‘A problem well defined is a problem half solved’
Charles F Kettering
Are you solving the causes of your major problems or are you just trying to ease the symptoms? Undoubtedly the road to great problem-solving is littered with teams who failed because they either didn’t define their problem clearly or they chose to tackle the wrong problem.
Just as an anecdote, but an extremely useful one… a software company couldn’t understand why their pricing was consistently the reason they didn’t win the sale. Time after time they were short-listed but were never ultimately successful in winning the contract – apparently because of their price. Now, the obvious problem here is the cost of the product. Yet it wasn’t. The problem was the poor marketing that supported the product which actually outperformed its competitors quite easily. Their marketing simply didn’t get this across. The company spent a long time analysing and assessing its pricing structure before they understood they were resolving the wrong problem.
When something goes wrong it’s vital to look at the failure from a number of angles to see what exactly needs to be resolved. We know that different parts of a business view issues through its own particular lens – whether you work in finance, sales, R&D or maintenance! It’s a good idea to have mediators or management that has some cross-department knowledge to facilitate problem-solving.
It’s highly likely that as a business faces its problems there will be opposing views and different approaches on resolution.

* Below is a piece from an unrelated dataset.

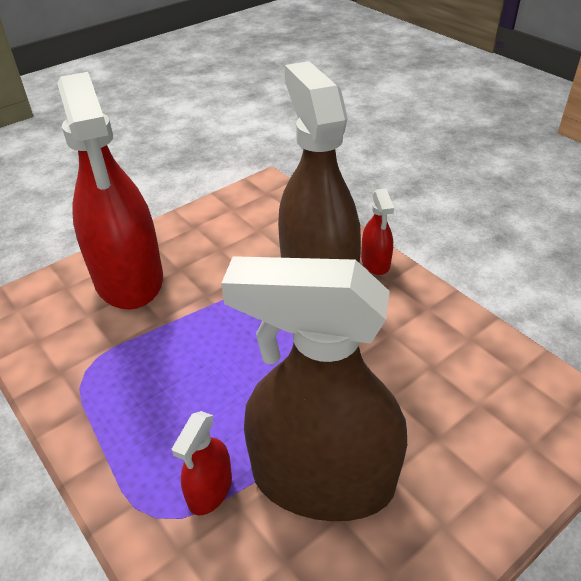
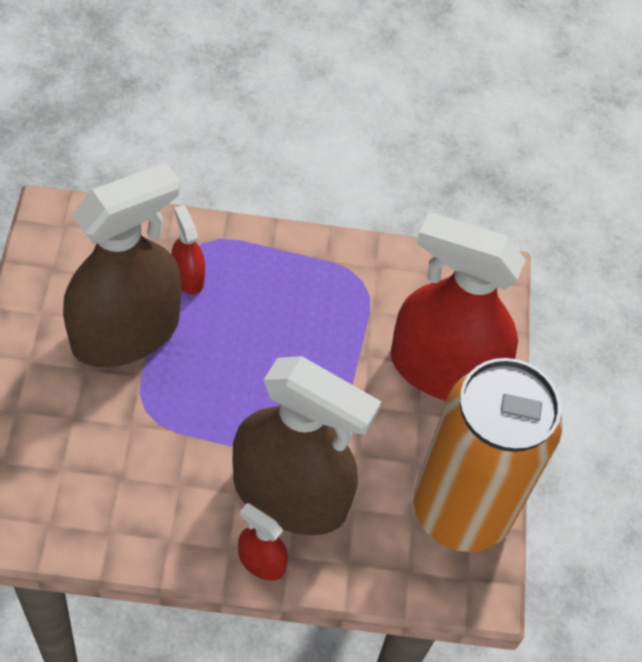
camera: 125 degrees right, 15 degrees up
none -> orange can [413,358,562,552]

It’s important that there are processes in place for everyone to air and explore ideas for maximum efficiency and to maximise pooled resources and knowledge.
Effective problem-solving teams carefully define both the issue that they wish to address as well as the frequency and the wider impacts of the problem. Understanding frequency is important. Small but frequent inefficiencies can sap energy from an organisation just as significantly as one-off events.
Being clear about the exact problem is also the only way to evaluate and monitor the solutions to see if they have been effective – another vital stage of problem resolution.
Box 1: Have you clearly defined the problem that you want to solve?
Box 2: Have you understood the actual and realistic potential impact of your problem?
Every complex problem can be broken down into multiple issues that require solutions. It’s important that problem solvers recognise this and tackle the area of the problem that is appropriate to their skills, resources and organisational objectives.